Having learned the name of a flower or plant, or having been formally introduced to it, as it were, our acquaintance has but just begun. Instead of being our end and aim, as it was with students of botany in the olden times, this is but the beginning. If this were our ultimate aim, all our pleasure would be at an end as soon as we had learned the names of all the plants within our reach. But the point of view has changed and broadened. The plant is now recognized as a living organism, not a dead, unchanging thing. It is vital; it grows; it is amenable to the great laws of the universe; and we see it daily complying with those laws, adapting itself to its surroundings—or perishing. It becomes a thing of absorbing interest when we trace the steps by which it has come to be what it is; when we note its relationship to other closely allied forms, and locate its place in the great world of plants.
A thoughtful observation of the structure of plants alone will fill the mind with amazement at the beauty of their minutest parts, the exquisite perfection of every organ. Then it is most interesting to notice the various kinds of places where the same plants grow; how they flourish in different soils and climates; how they parry the difficulties of new and unaccustomed surroundings, by some change of structure or habit to meet the altered conditions—as clothing themselves with wool, to prevent the undue escape of moisture, or twisting their leaves to a vertical position for the same purpose, or sending their roots deep into the earth to seek perennial sources of moisture, which enables them to flourish in our driest times. It is wonderful to note, too, the methods employed to secure the distribution of the seed—how it is sometimes imbedded in a delicious edible fruit, again furnished with hooks or bristles or springs, or provided with silken sails to waft it away upon the wings of the wind. Then the insects that visit plants. It is marvelous to note how plants spread their attractions in bright colors and perfumes and offerings of honey to bees, butterflies, and moths that can carry their pollen abroad, and how they even place hindrances in the way of such as are undesirable.
Studied in this way, botany is no longer the dry science it used to be, but becomes a most fascinating pursuit; and we know of no richer field in which to carry on the study of flowers than that afforded in California.
There has been a long-felt need of a popular work upon the wild flowers of California. Though celebrated throughout the world for their wealth and beauty, and though many of them have found their way across the waters and endeared themselves to plant lovers in many a foreign garden, the story of their home life has never yet been told.
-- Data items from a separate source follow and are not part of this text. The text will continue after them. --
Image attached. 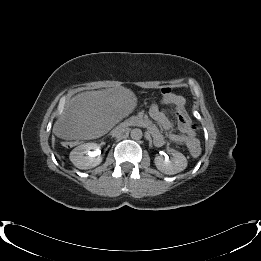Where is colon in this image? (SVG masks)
<instances>
[{
  "label": "colon",
  "mask_w": 261,
  "mask_h": 261,
  "mask_svg": "<svg viewBox=\"0 0 261 261\" xmlns=\"http://www.w3.org/2000/svg\"><path fill=\"white\" fill-rule=\"evenodd\" d=\"M160 94L162 97L167 98L170 96L171 91L169 88L164 87L161 89ZM169 102L171 105L177 107L174 109L173 114L175 117H177L178 126L180 128L181 133L186 137L191 136L193 133V130H192L193 125H192V121L190 119L189 113L184 111L185 103H184L183 99L176 95H173L170 97ZM64 144L66 146H70V143H64ZM188 149H189V153L194 157H196L200 154L199 145H194V144L190 145L188 147Z\"/></svg>",
  "instance_id": "1"
}]
</instances>
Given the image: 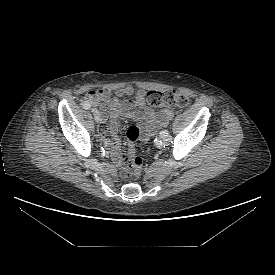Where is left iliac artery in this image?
Listing matches in <instances>:
<instances>
[{
	"label": "left iliac artery",
	"mask_w": 275,
	"mask_h": 275,
	"mask_svg": "<svg viewBox=\"0 0 275 275\" xmlns=\"http://www.w3.org/2000/svg\"><path fill=\"white\" fill-rule=\"evenodd\" d=\"M169 135V132L167 130H163L160 132V137H164V136H168Z\"/></svg>",
	"instance_id": "1"
}]
</instances>
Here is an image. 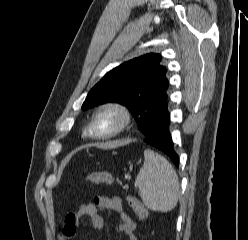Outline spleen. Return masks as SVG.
Masks as SVG:
<instances>
[{"mask_svg": "<svg viewBox=\"0 0 248 240\" xmlns=\"http://www.w3.org/2000/svg\"><path fill=\"white\" fill-rule=\"evenodd\" d=\"M144 164L134 186L148 209L158 212L171 211L180 195L179 181L173 166L162 155L144 151Z\"/></svg>", "mask_w": 248, "mask_h": 240, "instance_id": "obj_1", "label": "spleen"}]
</instances>
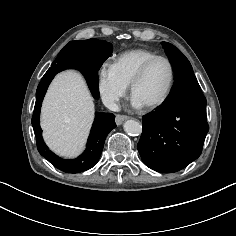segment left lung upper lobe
Wrapping results in <instances>:
<instances>
[{"label": "left lung upper lobe", "instance_id": "left-lung-upper-lobe-1", "mask_svg": "<svg viewBox=\"0 0 236 236\" xmlns=\"http://www.w3.org/2000/svg\"><path fill=\"white\" fill-rule=\"evenodd\" d=\"M162 45L173 66L175 79L187 73L193 72L192 66L188 59L175 46L167 42H162Z\"/></svg>", "mask_w": 236, "mask_h": 236}]
</instances>
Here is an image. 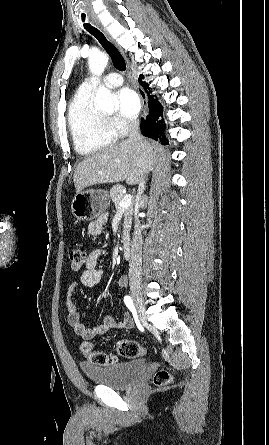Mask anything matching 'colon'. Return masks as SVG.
I'll return each mask as SVG.
<instances>
[{
    "label": "colon",
    "mask_w": 269,
    "mask_h": 445,
    "mask_svg": "<svg viewBox=\"0 0 269 445\" xmlns=\"http://www.w3.org/2000/svg\"><path fill=\"white\" fill-rule=\"evenodd\" d=\"M69 261L71 269L75 272L80 271L86 262L85 253L79 248H72L69 251ZM117 352L120 356L133 359L142 356L145 349L135 340H119L116 344ZM82 354L94 364L108 366L117 362V357L113 354L95 351L90 343H83L80 346ZM171 381V375L166 370H159L153 377V382L157 386H163Z\"/></svg>",
    "instance_id": "obj_1"
}]
</instances>
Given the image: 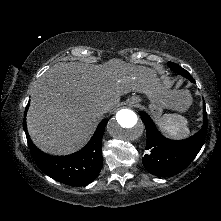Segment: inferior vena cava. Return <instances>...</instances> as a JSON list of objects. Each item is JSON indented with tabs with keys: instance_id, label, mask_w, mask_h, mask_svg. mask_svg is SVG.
I'll return each instance as SVG.
<instances>
[{
	"instance_id": "602c4592",
	"label": "inferior vena cava",
	"mask_w": 221,
	"mask_h": 221,
	"mask_svg": "<svg viewBox=\"0 0 221 221\" xmlns=\"http://www.w3.org/2000/svg\"><path fill=\"white\" fill-rule=\"evenodd\" d=\"M108 111V106H102L100 109H99V112L101 113V114H104V113H106Z\"/></svg>"
}]
</instances>
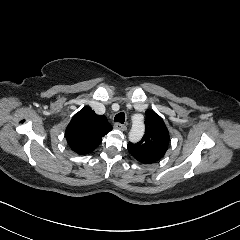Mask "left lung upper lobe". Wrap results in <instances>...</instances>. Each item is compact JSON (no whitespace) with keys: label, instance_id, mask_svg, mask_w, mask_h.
<instances>
[{"label":"left lung upper lobe","instance_id":"1","mask_svg":"<svg viewBox=\"0 0 240 240\" xmlns=\"http://www.w3.org/2000/svg\"><path fill=\"white\" fill-rule=\"evenodd\" d=\"M145 134L141 141L127 147L141 163L151 164L161 159L168 149L169 132L162 118L151 110L146 111Z\"/></svg>","mask_w":240,"mask_h":240}]
</instances>
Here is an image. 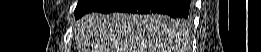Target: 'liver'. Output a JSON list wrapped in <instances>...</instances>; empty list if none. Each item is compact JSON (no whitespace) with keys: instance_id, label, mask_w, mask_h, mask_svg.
Here are the masks:
<instances>
[{"instance_id":"1","label":"liver","mask_w":261,"mask_h":52,"mask_svg":"<svg viewBox=\"0 0 261 52\" xmlns=\"http://www.w3.org/2000/svg\"><path fill=\"white\" fill-rule=\"evenodd\" d=\"M165 16L87 14L79 22L82 52H177L186 26Z\"/></svg>"}]
</instances>
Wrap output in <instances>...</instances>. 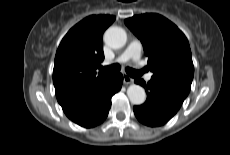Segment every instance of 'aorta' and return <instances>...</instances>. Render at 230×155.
Returning <instances> with one entry per match:
<instances>
[{"label":"aorta","instance_id":"762f6f07","mask_svg":"<svg viewBox=\"0 0 230 155\" xmlns=\"http://www.w3.org/2000/svg\"><path fill=\"white\" fill-rule=\"evenodd\" d=\"M127 35L124 29L118 26L108 28L104 34L105 43L113 48L119 49L126 44ZM127 95L132 104L140 105L146 100V93L140 85L132 84L127 89Z\"/></svg>","mask_w":230,"mask_h":155}]
</instances>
It has been the delightful task of the author and the illustrator of the present work to seek them out in their native haunts—on seashore and mesa, in deep, cool cañon, on dry and open hill-slope, on mountain-top, in glacier meadow, by stream and lake, in marsh and woodland, and to listen to the ofttimes marvelous tales they have had to unfold. If they shall have succeeded in making better known these children of Mother Nature to her lovers and appreciators, and in arousing an interest in them among those who have hitherto found the technical difficulties of scientific botany insurmountable, they will feel amply rewarded for their labors.
The present work does not claim by any means to be a complete flora of the region treated. Our State is so new, and many parts of it have as yet been so imperfectly explored, that a comprehensive and exhaustive flora of it must be the work of a future time, and will doubtless be undertaken by some one when all the data have been procured. Such an attempt, however, were it possible, is without the scope of the present work.
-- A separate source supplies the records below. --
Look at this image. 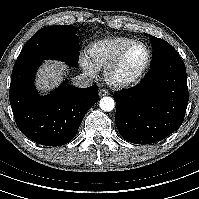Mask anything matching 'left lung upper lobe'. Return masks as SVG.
<instances>
[{
    "mask_svg": "<svg viewBox=\"0 0 199 199\" xmlns=\"http://www.w3.org/2000/svg\"><path fill=\"white\" fill-rule=\"evenodd\" d=\"M151 45L153 49L152 54V64L174 55H179L178 52L170 46L166 41L156 38L154 36H150ZM151 64V65H152Z\"/></svg>",
    "mask_w": 199,
    "mask_h": 199,
    "instance_id": "obj_1",
    "label": "left lung upper lobe"
}]
</instances>
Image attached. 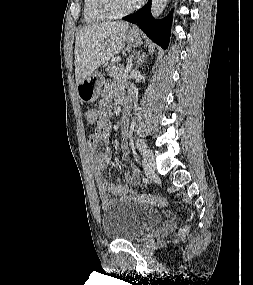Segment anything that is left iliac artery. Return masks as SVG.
<instances>
[{"label":"left iliac artery","mask_w":253,"mask_h":285,"mask_svg":"<svg viewBox=\"0 0 253 285\" xmlns=\"http://www.w3.org/2000/svg\"><path fill=\"white\" fill-rule=\"evenodd\" d=\"M136 144H137V147L139 149V151L144 155L146 154V151H147V147L145 145V143L141 140V139H137L136 140Z\"/></svg>","instance_id":"obj_1"}]
</instances>
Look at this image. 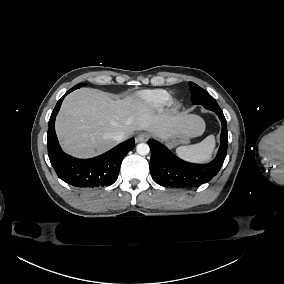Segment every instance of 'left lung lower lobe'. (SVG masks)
<instances>
[{
  "label": "left lung lower lobe",
  "mask_w": 284,
  "mask_h": 284,
  "mask_svg": "<svg viewBox=\"0 0 284 284\" xmlns=\"http://www.w3.org/2000/svg\"><path fill=\"white\" fill-rule=\"evenodd\" d=\"M201 105L215 112L222 123L221 144L216 158L203 165L188 163L173 155L160 142L149 140L148 145L151 150L150 173L156 183L165 187H198L211 180L221 169L228 145L226 119L216 102H206Z\"/></svg>",
  "instance_id": "left-lung-lower-lobe-1"
}]
</instances>
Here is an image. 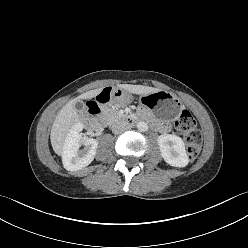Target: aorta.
<instances>
[{
  "label": "aorta",
  "instance_id": "aorta-1",
  "mask_svg": "<svg viewBox=\"0 0 248 248\" xmlns=\"http://www.w3.org/2000/svg\"><path fill=\"white\" fill-rule=\"evenodd\" d=\"M137 129H138L139 131H141V132H145V131L148 130V124L145 123V122H143V121H141V122H139V123L137 124Z\"/></svg>",
  "mask_w": 248,
  "mask_h": 248
}]
</instances>
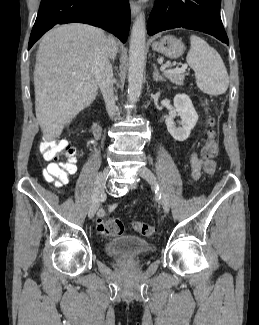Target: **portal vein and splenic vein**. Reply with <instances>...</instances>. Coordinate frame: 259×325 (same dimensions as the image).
Segmentation results:
<instances>
[{"label": "portal vein and splenic vein", "instance_id": "obj_1", "mask_svg": "<svg viewBox=\"0 0 259 325\" xmlns=\"http://www.w3.org/2000/svg\"><path fill=\"white\" fill-rule=\"evenodd\" d=\"M187 67H188L187 64H183L180 68L176 67L174 69L165 70V67H164L163 70L166 73H182V72H185Z\"/></svg>", "mask_w": 259, "mask_h": 325}]
</instances>
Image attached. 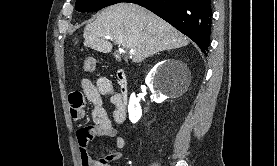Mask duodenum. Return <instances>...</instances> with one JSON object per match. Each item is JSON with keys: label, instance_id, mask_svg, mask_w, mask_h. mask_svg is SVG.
I'll return each instance as SVG.
<instances>
[{"label": "duodenum", "instance_id": "duodenum-1", "mask_svg": "<svg viewBox=\"0 0 277 166\" xmlns=\"http://www.w3.org/2000/svg\"><path fill=\"white\" fill-rule=\"evenodd\" d=\"M117 79L120 86V92L118 94L119 98V111L122 116H126V109L128 103V95H129V84L128 79L123 70L118 71Z\"/></svg>", "mask_w": 277, "mask_h": 166}]
</instances>
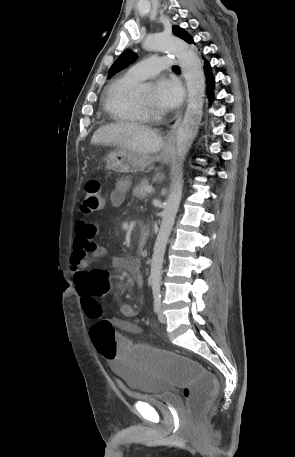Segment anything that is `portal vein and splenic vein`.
I'll return each instance as SVG.
<instances>
[{
  "instance_id": "portal-vein-and-splenic-vein-1",
  "label": "portal vein and splenic vein",
  "mask_w": 295,
  "mask_h": 457,
  "mask_svg": "<svg viewBox=\"0 0 295 457\" xmlns=\"http://www.w3.org/2000/svg\"><path fill=\"white\" fill-rule=\"evenodd\" d=\"M153 191V187L152 186H147L145 188V193L148 194V193H151Z\"/></svg>"
}]
</instances>
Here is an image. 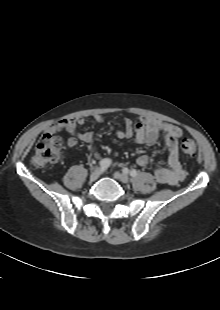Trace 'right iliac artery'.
Returning a JSON list of instances; mask_svg holds the SVG:
<instances>
[{
	"label": "right iliac artery",
	"instance_id": "1",
	"mask_svg": "<svg viewBox=\"0 0 220 310\" xmlns=\"http://www.w3.org/2000/svg\"><path fill=\"white\" fill-rule=\"evenodd\" d=\"M110 164H111V160L109 158L102 159L99 163L100 168L102 170L107 169L110 166Z\"/></svg>",
	"mask_w": 220,
	"mask_h": 310
}]
</instances>
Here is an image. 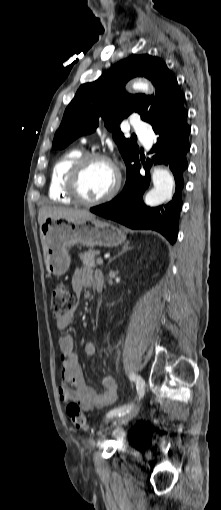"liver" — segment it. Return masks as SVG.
<instances>
[{"mask_svg":"<svg viewBox=\"0 0 221 510\" xmlns=\"http://www.w3.org/2000/svg\"><path fill=\"white\" fill-rule=\"evenodd\" d=\"M47 217H62L70 221L95 218V216L87 210L68 207L44 206L39 210L38 223L40 226L43 224Z\"/></svg>","mask_w":221,"mask_h":510,"instance_id":"6515ba94","label":"liver"}]
</instances>
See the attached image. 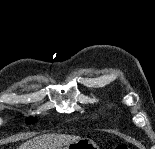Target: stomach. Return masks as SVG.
Masks as SVG:
<instances>
[{
  "mask_svg": "<svg viewBox=\"0 0 155 149\" xmlns=\"http://www.w3.org/2000/svg\"><path fill=\"white\" fill-rule=\"evenodd\" d=\"M61 149H98V147L92 140L80 139L76 142L64 145Z\"/></svg>",
  "mask_w": 155,
  "mask_h": 149,
  "instance_id": "stomach-1",
  "label": "stomach"
}]
</instances>
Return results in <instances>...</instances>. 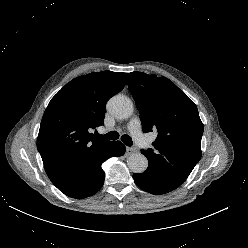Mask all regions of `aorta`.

California, with her wonderfully varied climate and topography, has a flora correspondingly rich and varied, probably not surpassed by any region of like area in the Northern Hemisphere. Thus the author finds herself confronted with an embarrassment of riches rather than with any lack of material; and it has often been exceedingly difficult to exclude some beautiful flower that seemed to have strong claims to representation. She therefore craves beforehand the indulgence of the reader, should he find some favorite missing.
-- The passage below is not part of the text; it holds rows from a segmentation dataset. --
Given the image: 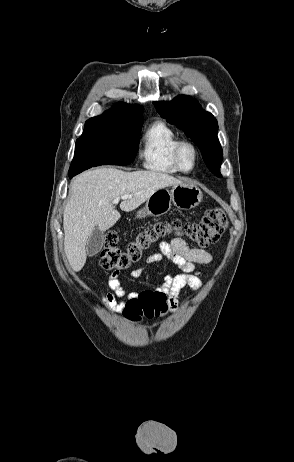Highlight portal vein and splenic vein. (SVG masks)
<instances>
[{
    "mask_svg": "<svg viewBox=\"0 0 294 462\" xmlns=\"http://www.w3.org/2000/svg\"><path fill=\"white\" fill-rule=\"evenodd\" d=\"M131 197H132V195H123V196L117 197V198L113 201V203L116 204V203L119 202L120 199H128V198H131Z\"/></svg>",
    "mask_w": 294,
    "mask_h": 462,
    "instance_id": "18ae733b",
    "label": "portal vein and splenic vein"
}]
</instances>
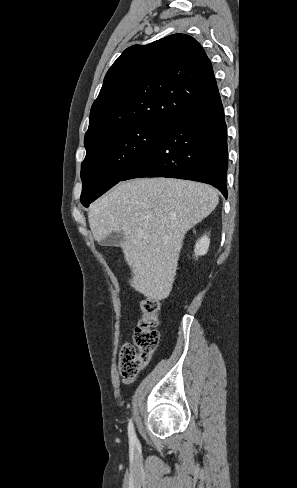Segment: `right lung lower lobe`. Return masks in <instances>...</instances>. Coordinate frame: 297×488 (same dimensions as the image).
Here are the masks:
<instances>
[{"label":"right lung lower lobe","instance_id":"98d812e1","mask_svg":"<svg viewBox=\"0 0 297 488\" xmlns=\"http://www.w3.org/2000/svg\"><path fill=\"white\" fill-rule=\"evenodd\" d=\"M227 128L220 95L182 115L121 180L169 177L208 183L227 198Z\"/></svg>","mask_w":297,"mask_h":488}]
</instances>
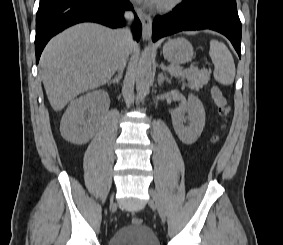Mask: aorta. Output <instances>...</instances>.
Instances as JSON below:
<instances>
[{"label":"aorta","instance_id":"obj_1","mask_svg":"<svg viewBox=\"0 0 283 245\" xmlns=\"http://www.w3.org/2000/svg\"><path fill=\"white\" fill-rule=\"evenodd\" d=\"M152 79V63L149 48L141 53L136 71V89L138 97L143 99L148 93Z\"/></svg>","mask_w":283,"mask_h":245}]
</instances>
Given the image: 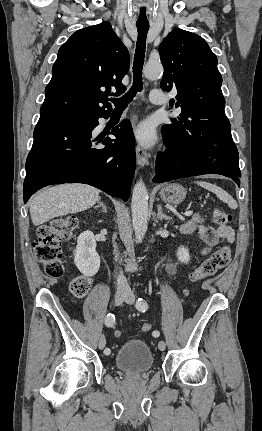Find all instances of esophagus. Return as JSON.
Segmentation results:
<instances>
[{
	"mask_svg": "<svg viewBox=\"0 0 262 431\" xmlns=\"http://www.w3.org/2000/svg\"><path fill=\"white\" fill-rule=\"evenodd\" d=\"M136 157L140 167H144L147 164L148 154L140 145L136 146Z\"/></svg>",
	"mask_w": 262,
	"mask_h": 431,
	"instance_id": "obj_1",
	"label": "esophagus"
}]
</instances>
In making a choice, she has been guided by the following general principles, and selected, first—the flowers most general in their distribution; second—those remarkable for their beauty of form or color, their interesting structure, history, or economic uses; third—those which are characteristically Californian. At the same time, those which are too insignificant in appearance to attract attention and those too difficult of determination by the non-botanist have been omitted. Flowering plants only have been included.
Many of our species extend northward into Oregon and Washington. Thus, while this work is called "The Wild Flowers of California," it will in a certain measure apply equally well to Oregon and Washington.